### PROVIDED DATA
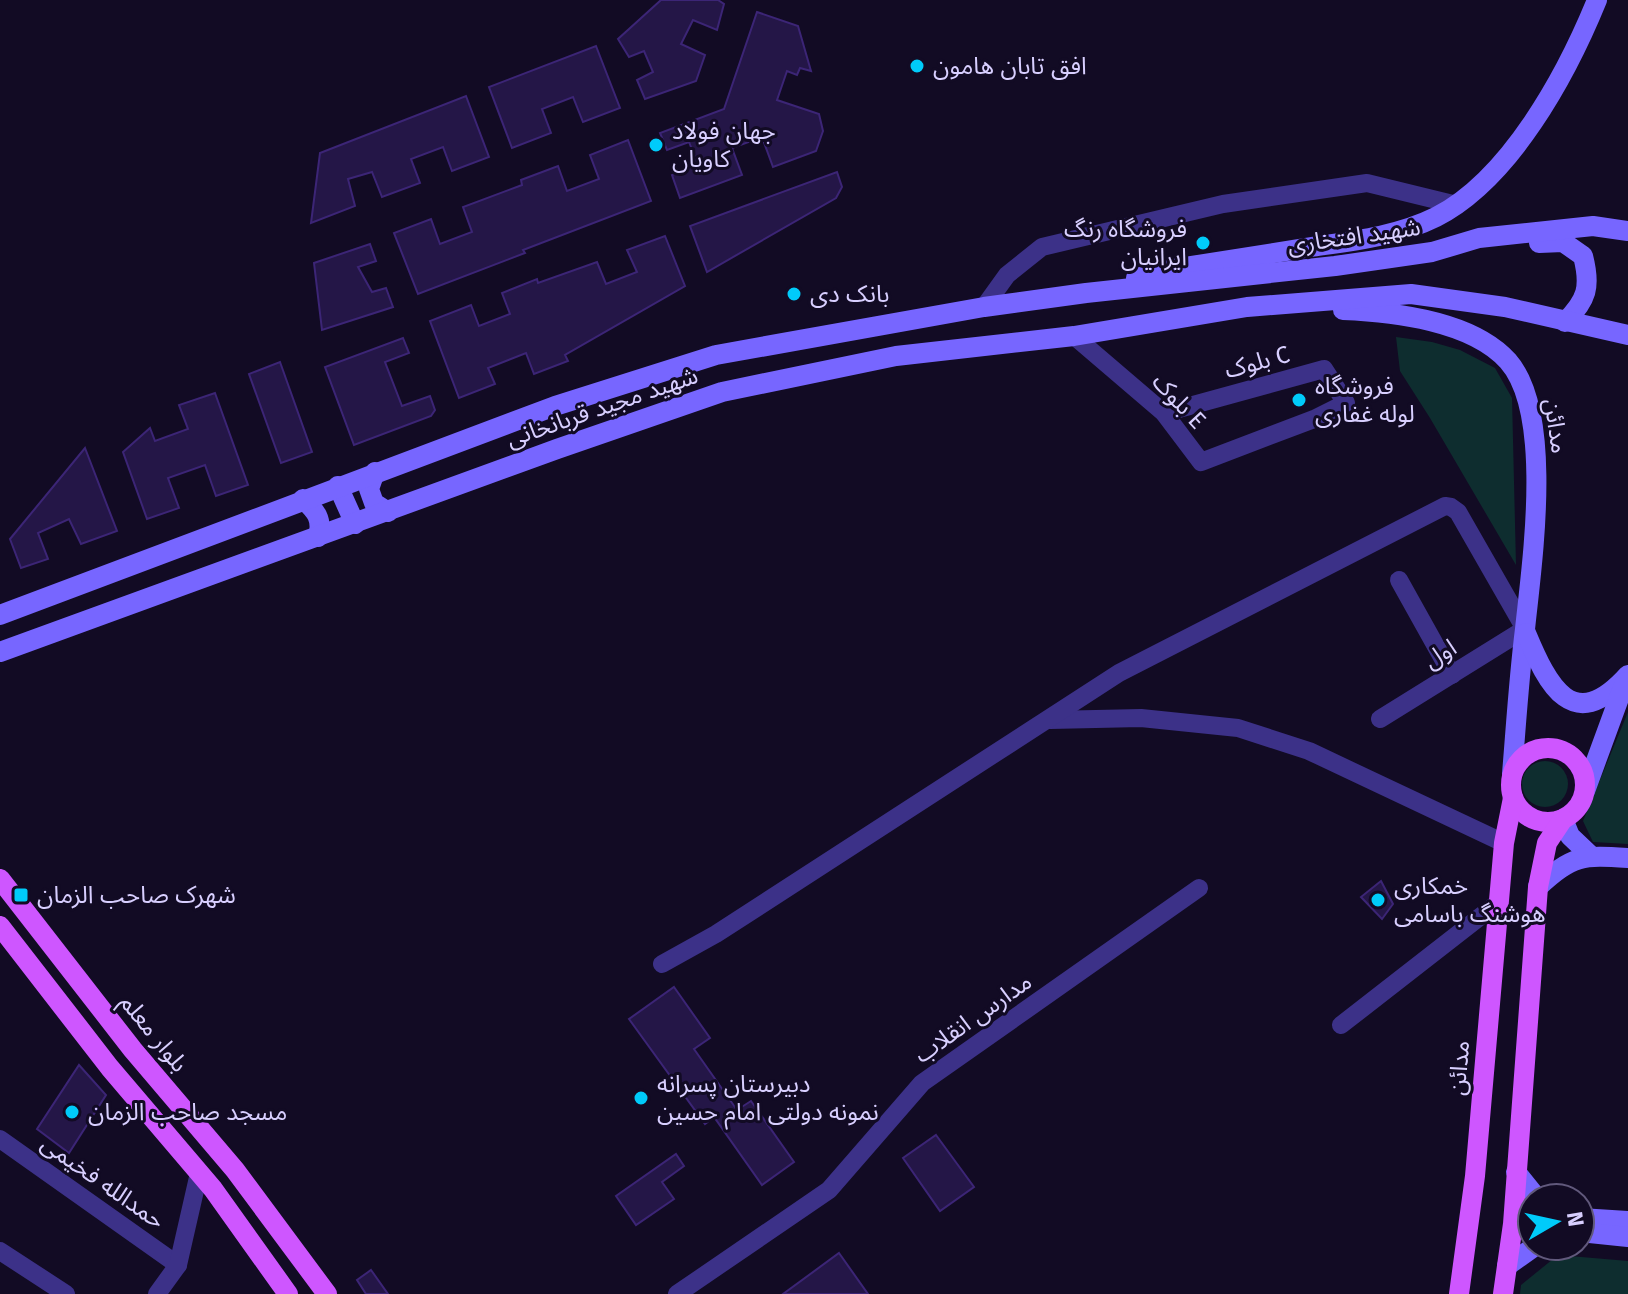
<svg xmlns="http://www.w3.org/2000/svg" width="1628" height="1294" viewBox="0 0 1628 1294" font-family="'Fira Sans','Noto Sans Arabic',sans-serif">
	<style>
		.green { fill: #0e2d2f }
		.building { fill: #241647; stroke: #3c2576; stroke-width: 2 }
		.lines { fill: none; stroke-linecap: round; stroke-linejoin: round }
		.street { stroke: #3c3188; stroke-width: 18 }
		.secondary { stroke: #76f; stroke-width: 20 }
		.primary { stroke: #ce56ff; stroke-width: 20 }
		.poi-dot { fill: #00cbfa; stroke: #120b24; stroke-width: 3 }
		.labels { text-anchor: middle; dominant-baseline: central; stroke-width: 6; stroke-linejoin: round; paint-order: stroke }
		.poi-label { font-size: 24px; fill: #d8cfff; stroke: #120b24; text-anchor: start }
		.street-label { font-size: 24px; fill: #d8cfff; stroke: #120b24 }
	</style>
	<rect width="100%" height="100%" fill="#120b24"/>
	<g class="green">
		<path d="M1396 337 1432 342 1460 350 1495 368 1512 398 1516 565 1430 418 1400 371Z"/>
		<path d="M1628 712V844L1593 842 1583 821Z"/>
		<circle cx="1545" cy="784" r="23"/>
		<path d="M1558 1255 1628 1261V1294H1520L1521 1285Z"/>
	</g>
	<g class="building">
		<path d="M661 0H718L724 4 717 30 693 20 681 44 705 55 696 81 645 99 637 80 653 72 644 51 629 57 618 39Z"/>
		<path d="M757 12 798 26 811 71 800 68 797 75 787 71 777 100 819 114 823 131 816 151 773 167 762 137 732 148 742 175 680 198 672 175 698 165 689 142 667 150 660 133 724 109Z"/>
		<path d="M596 46 620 108 583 122 573 97 542 109 551 133 512 148 489 87Z"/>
		<path d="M466 96 489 157 452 171 443 147 411 159 420 183 382 197 372 172 348 179 355 206 311 223 320 153Z"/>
		<path d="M628 140 651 201 523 250 525 253 418 294 394 233 431 219 440 244 472 232 463 207 522 185 521 180 558 166 567 191 599 179 590 155Z"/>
		<path d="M837 172 842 187 836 198 707 272 690 226Z"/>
		<path d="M665 236 685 286 565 355 568 361 534 374 526 353 488 368 495 384 459 398 430 321 471 305 479 326 510 314 502 293 537 279 538 283 597 262 606 284 637 272 627 250Z"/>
		<path d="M370 244 376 261 358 267 372 292 386 288 393 307 322 330 314 263Z"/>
		<path d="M403 338 409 353 385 362 402 406 430 396 435 410 431 416 354 445 325 367Z"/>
		<path d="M280 362 312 452 281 463 249 374Z"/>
		<path d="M215 393 248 485 216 496 205 465 168 478 179 508 147 519 123 452 150 428 155 441 188 429 179 405Z"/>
		<path d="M85 448 117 531 81 544 69 519 38 533 48 559 21 568 10 539Z"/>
		<path d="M1381 881 1393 904 1382 919 1361 897Z"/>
		<path d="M674 987 710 1038 694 1049 737 1110 751 1101 794 1162 762 1185 714 1117 705 1124 629 1019Z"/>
		<path d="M79 1065 106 1095 69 1153 37 1129Z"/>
		<path d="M936 1135 974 1187 940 1211 903 1158Z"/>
		<path d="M676 1154 684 1166 662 1182 674 1199 636 1225 616 1196Z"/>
		<path d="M839 1253 868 1294H783Z"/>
		<path d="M371 1270 388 1294H366L357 1280Z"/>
	</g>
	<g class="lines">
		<g class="street">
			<path d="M984 307 1007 275 1042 247 1223 204 1367 183 1457 205"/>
			<path d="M1074 336 1164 413 1201 462 1314 419 1346 403 1324 369 1164 413"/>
			<path d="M1399 580 1452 675"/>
			<path d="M1050 720 1141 718 1238 728 1309 751 1504 843"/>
			<path d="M662 964 716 934 1119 673 1445 506 1451 507 1458 512 1525 629 1380 719"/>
			<path d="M1341 1025 1499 902"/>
			<path d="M0 1139 178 1265"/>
			<path d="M0 1251 66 1294"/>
			<path d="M157 1294 178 1265 199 1173"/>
			<path d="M677 1294 829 1190 922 1083 1199 888"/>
		</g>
		<g class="secondary">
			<path d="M1539 243 1563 242 1583 256C1591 287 1587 300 1565 322"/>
			<path d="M1136 278 1166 270C1215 262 1263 255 1311 247 1353 241 1398 236 1436 217 1510 179 1566 76 1597 0"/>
			<path d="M1343 310C1394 312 1472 321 1508 361 1554 413 1532 562 1525 629 1519 677 1516 726 1512 774"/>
			<path d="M375 472 369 489 374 503 388 512"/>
			<path d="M338 486 355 524"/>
			<path d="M303 499C316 511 323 519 318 537"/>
			<path d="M0 615 555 406 716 355 984 307 1086 293 1335 266 1432 252 1479 238 1593 226 1628 231"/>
			<path d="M1526 633C1548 686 1573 736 1628 675"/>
			<path d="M0 652 557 449 722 392 896 356 1074 336 1247 307 1411 294 1505 307 1628 335"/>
			<path d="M1585 791 1625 682"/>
			<path d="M1563 819 1570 836 1590 855"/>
			<path d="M1538 887C1573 855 1582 855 1628 858"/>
			<path d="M1516 1172 1537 1198"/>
			<path d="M1580 1218 1628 1221"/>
			<path d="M1580 1232 1628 1237"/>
			<path d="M1507 1266 1535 1246"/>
		</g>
		<g class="primary">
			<circle cx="1548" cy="785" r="37"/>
			<path d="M0 879 133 1050 235 1170 327 1294"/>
			<path d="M0 926 110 1068 213 1189 288 1294"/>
			<path d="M1459 1294 1475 1176 1504 843 1513 798"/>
			<path d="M1503 1294 1513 1224 1538 887 1547 843 1563 819"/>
		</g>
	</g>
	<g class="poi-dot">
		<circle cx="917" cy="66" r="8"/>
		<circle cx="656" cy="145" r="8"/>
		<circle cx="1203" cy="243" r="8"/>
		<circle cx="794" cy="294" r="8"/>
		<circle cx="1299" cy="400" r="8"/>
		<rect x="13" y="887" width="16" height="16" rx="4"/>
		<circle cx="1378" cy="900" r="8"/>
		<circle cx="641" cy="1098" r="8"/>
		<circle cx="72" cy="1112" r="8"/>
	</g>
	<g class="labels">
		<g class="poi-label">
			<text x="933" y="66">افق تابان هامون</text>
			<text x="672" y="131">جهان فولاد<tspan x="672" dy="28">کاویان</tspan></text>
			<text x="1187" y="229" text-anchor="end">فروشگاه رنگ<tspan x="1187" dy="28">ایرانیان</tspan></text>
			<text x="810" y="294">بانک دی</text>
			<text x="1315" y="386">فروشگاه<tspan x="1315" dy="28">لوله غفاری</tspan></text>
			<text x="1394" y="886">خمکاری<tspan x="1394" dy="28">هوشنگ باسامی</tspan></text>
			<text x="37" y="895">شهرک صاحب الزمان</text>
			<text x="657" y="1084">دبیرستان پسرانه<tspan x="657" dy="28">نمونه دولتی امام حسین</tspan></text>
			<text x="88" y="1112">مسجد صاحب الزمان</text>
		</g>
		<g class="street-label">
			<text transform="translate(1354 236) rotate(-8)">شهید افتخاری</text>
			<text transform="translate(1257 362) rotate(-15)">بلوک C</text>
			<text transform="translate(1179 401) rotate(47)">بلوک E</text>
			<text transform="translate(602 407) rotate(-19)">شهید مجید قربانخانی</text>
			<text transform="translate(1556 426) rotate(82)">مدائن</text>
			<text transform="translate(1440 654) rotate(-32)">اول</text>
			<text transform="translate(973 1018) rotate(-35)">مدارس انقلاب</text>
			<text transform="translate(154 1033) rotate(51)">بلوار معلم</text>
			<text transform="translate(1459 1068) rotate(-85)">مدائن</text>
			<text transform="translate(103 1182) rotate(35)">حمدالله فخیمی</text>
		</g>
	</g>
	<g transform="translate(1556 1222) rotate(81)"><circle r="38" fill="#120b24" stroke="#61597c" stroke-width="2"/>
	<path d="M0-6L14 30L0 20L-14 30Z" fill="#00cbfa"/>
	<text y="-12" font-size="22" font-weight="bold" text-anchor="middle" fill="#d8cfff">N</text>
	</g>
</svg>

### DIRECTIONS FOR THIS TASK
The word "labels" is the filter: copy every line of the listing above that contains it.

### ANSWER BOX
		.labels { text-anchor: middle; dominant-baseline: central; stroke-width: 6; stroke-linejoin: round; paint-order: stroke }
	<g class="labels">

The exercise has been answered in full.